Grzegorz Braun otrzymał wcześniej reprymendę od wicemarszałka Ryszarda Terleckiego, który zarzucił mu zakłócanie obrad izby. Poseł Konfederacji nie chciał jednak opuścić mównicy i kontynuował swoje wystąpienie. To spowodowało zarządzenie przerwy przez Terleckiego.
Po wznowieniu obrad głos postanowiła zabrać Mirosława Nykiel z Koalicji Obywatelskiej. Nie wyposażony w maseczkę Braun jednak nadal okupował mównicę, co spotkało się ze zdecydowaną reakcją posła Michała Gramatyka (KO). Kolega z klubu Nykiel postanowił odgrodzić posłankę od Brauna własnym ciałem.

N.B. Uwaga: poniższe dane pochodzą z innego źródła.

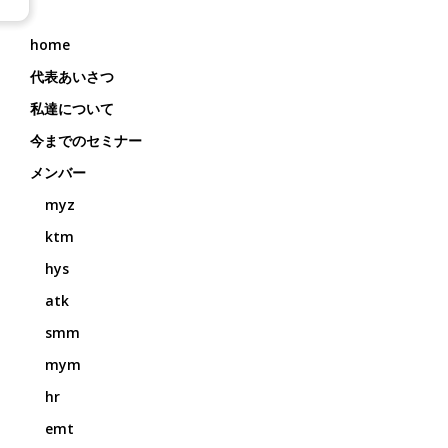
home
代表あいさつ
私達について
今までのセミナー
メンバー
myz
ktm
hys
atk
smm
mym
hr
emt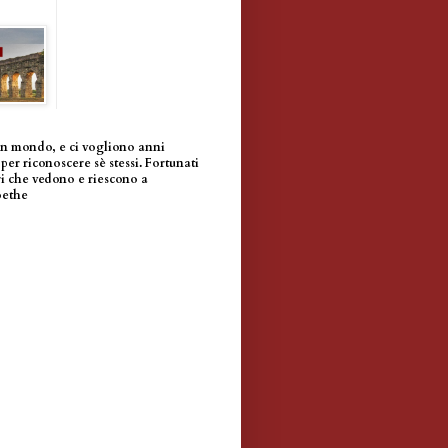
un mondo, e ci vogliono anni
per riconoscere sè stessi. Fortunati
i che vedono e riescono a
oethe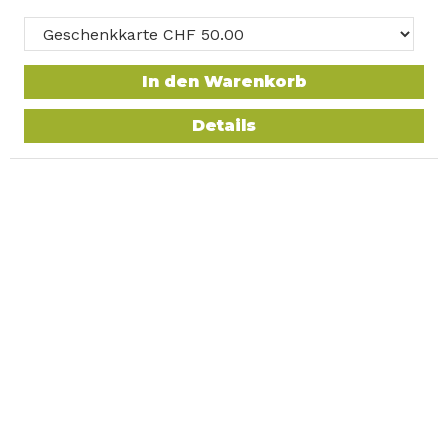
In den Warenkorb
Details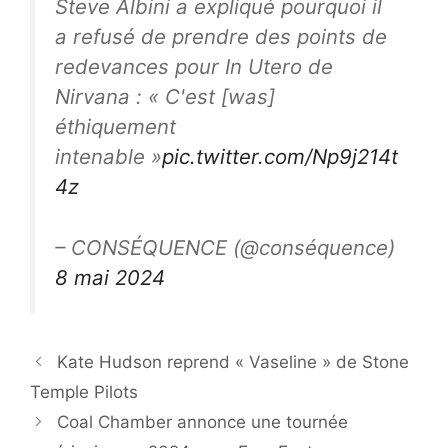
Steve Albini a expliqué pourquoi il
a refusé de prendre des points de
redevances pour In Utero de
Nirvana : « C'est [was]
éthiquement
intenable »
pic.twitter.com/Np9j214t
4z
– CONSÉQUENCE (@conséquence)
8 mai 2024
Kate Hudson reprend « Vaseline » de Stone
Temple Pilots
Coal Chamber annonce une tournée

— Pani poseł, zajmuje pani czas przeznaczony dla mnie — utyskiwał reżyser.
— Szanowny panie, proszę nie dokonywać inwazji na moją strefę intymną, posuwa się pan do rękoczynów, czy raczej tyłoczynów, panie pośle — zwrócił następnie uwagę politykowi Koalicji Obywatelskiej — Szanownie panie marszałku proszę wezwać straż marszałkowską, bo w tej sali dokonuje się czynów przestępczych już całkiem seryjnie — poprosił potem Terleckiego. Wicemarszałek ponownie ogłosił kolejną przerwę.
— Dziękuję panie marszałku, rozumiem, że straż jest w drodze — skomentował decyzję marszałka polityk Konfederacji.

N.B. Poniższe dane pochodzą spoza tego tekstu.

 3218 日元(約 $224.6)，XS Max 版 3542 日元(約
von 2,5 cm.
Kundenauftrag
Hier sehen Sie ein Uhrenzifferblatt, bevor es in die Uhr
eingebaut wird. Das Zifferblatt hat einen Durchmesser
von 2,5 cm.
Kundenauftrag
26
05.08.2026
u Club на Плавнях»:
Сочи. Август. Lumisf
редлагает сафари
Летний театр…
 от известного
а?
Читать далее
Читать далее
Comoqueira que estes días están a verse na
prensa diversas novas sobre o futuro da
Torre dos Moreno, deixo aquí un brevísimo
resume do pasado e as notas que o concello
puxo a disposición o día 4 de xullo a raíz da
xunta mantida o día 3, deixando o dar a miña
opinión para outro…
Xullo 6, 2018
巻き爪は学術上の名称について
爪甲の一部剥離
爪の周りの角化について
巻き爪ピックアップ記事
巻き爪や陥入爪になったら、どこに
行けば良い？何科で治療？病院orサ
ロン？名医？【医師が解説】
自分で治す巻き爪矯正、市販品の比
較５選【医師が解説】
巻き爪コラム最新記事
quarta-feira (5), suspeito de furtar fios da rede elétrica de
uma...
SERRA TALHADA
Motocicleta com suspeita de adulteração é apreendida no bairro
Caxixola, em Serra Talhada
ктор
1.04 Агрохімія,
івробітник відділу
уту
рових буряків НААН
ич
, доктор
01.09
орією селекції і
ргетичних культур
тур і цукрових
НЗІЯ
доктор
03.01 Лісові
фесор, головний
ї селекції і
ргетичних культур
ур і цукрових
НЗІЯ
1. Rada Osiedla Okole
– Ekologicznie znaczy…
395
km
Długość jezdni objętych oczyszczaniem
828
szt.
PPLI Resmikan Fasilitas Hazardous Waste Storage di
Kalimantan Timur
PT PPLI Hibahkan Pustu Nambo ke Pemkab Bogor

Tego samego dnia doszło do kolejnej kuriozalnej sytuacji. W momencie, w którym na mównicy miał pojawić się poseł KO Aleksander Miszalski, prowadząca obrady Małgorzata Gosiewska spostrzegła, że Braun pochyla się z odsłoniętą twarzą nad pracownikiem Sejmu.
— Panie pośle Braun, proszę się nie pochylać nad pracownikami, którzy są zmuszeni do kontaktowania się z panem bez maseczki — poinstruowała Gosiewska. — Proszę nie narażać pracownika na zakażenie, proszę założyć maseczkę albo odejść.
— Proszę wykonywać swoje obowiązki. Do pani obowiązków nie należy instruowanie posłów, co do ich położenia na sali — odpowiedział jej Konfederata. — Pani swoją obecnością tutaj, narusza powagę wysokiej izby. Pani marszałek Gosiewska narusza pani powagę tej izby swoim istnieniem w tej izbie, swoim tutaj zachowaniem — stwierdził.
Gosiewska skwitowała, że „pozostawi to bez komentarza”, a nieposłuszny polityk Konfederacji „sam sobie wystawia laurkę”:
— Cham! — dodała na zakończenie wicemarszałek Sejmu.
W porządku środowego posiedzenia sejmu był projekt ustawy budżetowej na 2021 rok oraz nowela tegorocznego budżetu, która zakłada deficyt na poziomie prawie 110 mld zł. W projekcie przyszłorocznego budżetu założono, że deficyt sięgnie ponad 80 mld zł.